As nitrogen rate applied increases, nodulation decreases since plants become ‘lazy’ and rely on soil nitrogen alone. In 4 out of 5 on-farm trials to-date, good to excellent nodulation was found to occur when N rates applied were below 70 lbs N/ac. In small-plot trials, nodulation has generally been less than on-farm.

On-farm, yield response to nitrogen rate has been inconsistent. At three trials, there was no yield response to different N rates and at two trials there were opposite responses. At one, the highest rate of N (140 lbs N/ac applied) reduced yield, while at another, the highest rate of N applied (70 lbs N/ac) increased yield. In the first scenario, yield was reduced due to prolonged vegetative growth and delayed maturity. The second scenario occurred in a drought year, where the contribution of mineralized-N was expected to have played less of a role, meaning the crop relied more heavily on applied fertilizer-N.

Tasks —
**1.** In the excerpt on nitrogen rate, nodulation and yield, why did applying more nitrogen raise yield at the trial held in a drought year? Answer in one to three sentences.
**2.** Answer these questions from the excerpt on nitrogen rate, nodulation and yield:
(a) In 4 of 5 on-farm trials, good to excellent nodulation occurred when applied nitrogen stayed below what rate?
(b) At how many on-farm trials did yield show no response to different nitrogen rates?
(c) At the trial where the highest rate reduced yield, how much nitrogen was applied?
**3.** Carry on writing the excerpt on nitrogen rate, nodulation and yield, picking up after its final sentence.

Data segment —
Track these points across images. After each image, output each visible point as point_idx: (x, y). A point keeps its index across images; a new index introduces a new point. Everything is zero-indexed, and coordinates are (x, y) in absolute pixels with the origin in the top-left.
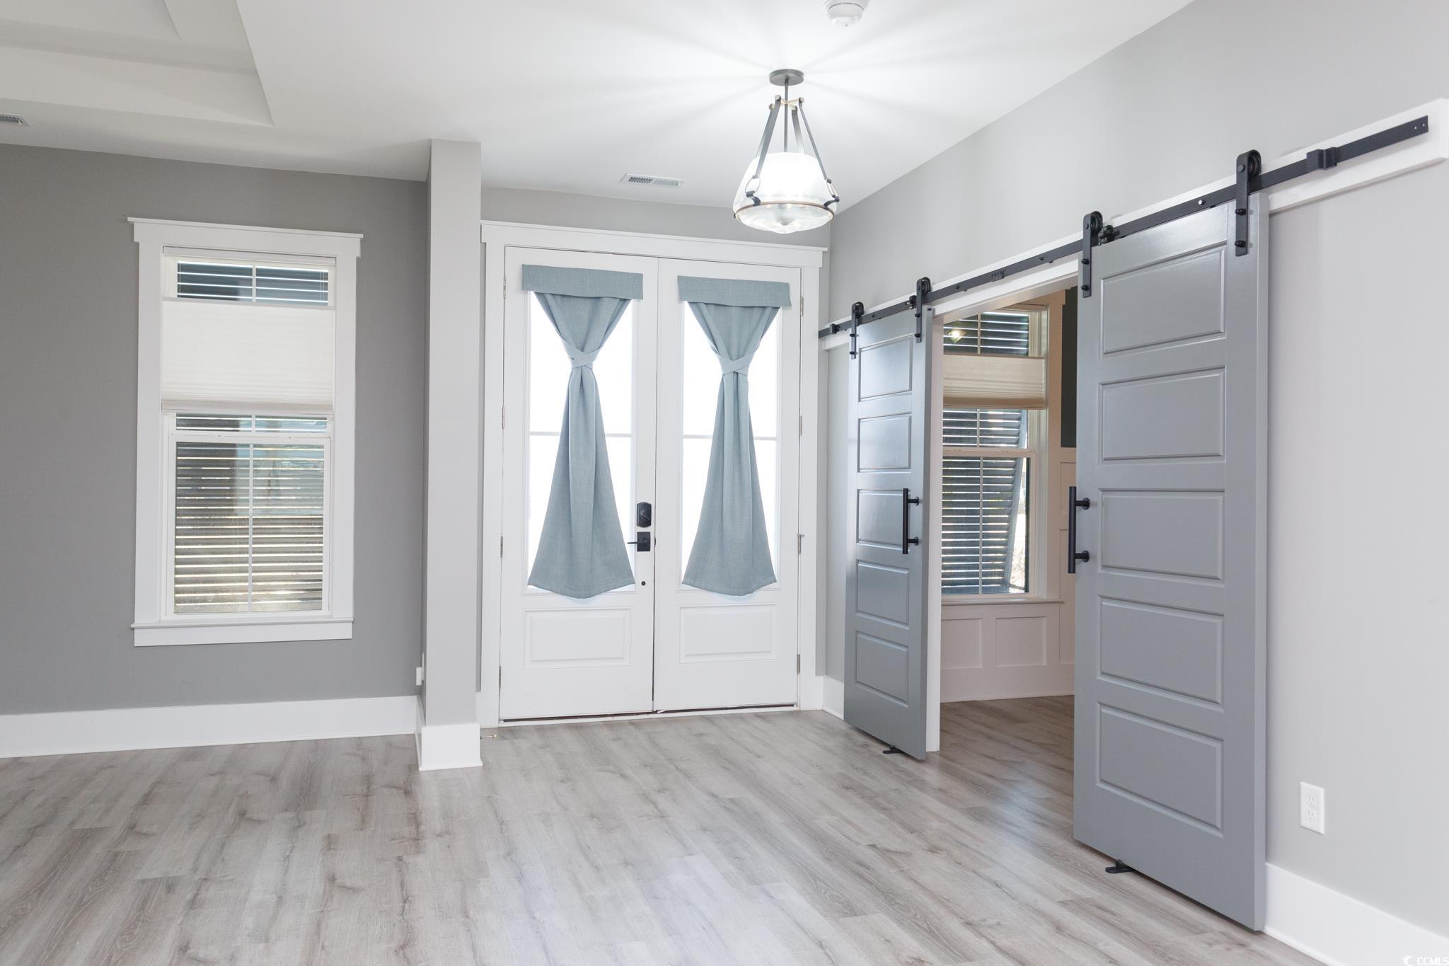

Responses to the exercise —
**1.** In the drought year, mineralized nitrogen from the soil was expected to contribute less. The crop therefore relied more heavily on applied fertilizer nitrogen, so the highest rate of 70 lbs N/ac increased yield.

**2.**
(a) 70 lbs N/ac
(b) Three
(c) 140 lbs N/ac

**3.**
In small-plot trials at Carman and Portage (2017-2019), yield was increased with the highest rate of N fertilizer (140 lbs N/ac applied). When considering the return on investment, it was statistically the same for all rates of N application, meaning the economic optimum rate was to not apply any N fertilizer at all.

In more recent small-plot trials at Brandon, Melita and Carberry (2021-2022) on narrow-row black and pinto beans, there was no response to different N fertilizer rates at 9 out of 10 site-years. Black bean yield tended to increase with increasing N rates, but only significantly with uninoculated beans at Melita in 2022. At Melita in 2022, black and pinto bean nodulation and yield (+390 lbs/ac) were improved with inoculant.

Small-plot research has also investigated dry bean inoculants at Carman and Melita from 2019-2021. Of product options available, N Charge improved yield and nodulation at Melita in 2020 and 2021.

Build a Bean Nitrogen Budget to Inform Your N Management Decisions:

  1. Set your yield goal (e.g., 2000 lbs)
  2. Calculate nitrogen uptake (multiply yield goal by 4.5 lbs/cwt = 90 lbs N)
  3. Account for soil residual N (0-24″) (e.g., soil N = 40 lbs N)
  4. Do you check nodulation in dry beans? (If no, skip to #6 and adopt as part of your scouting routine in 2023)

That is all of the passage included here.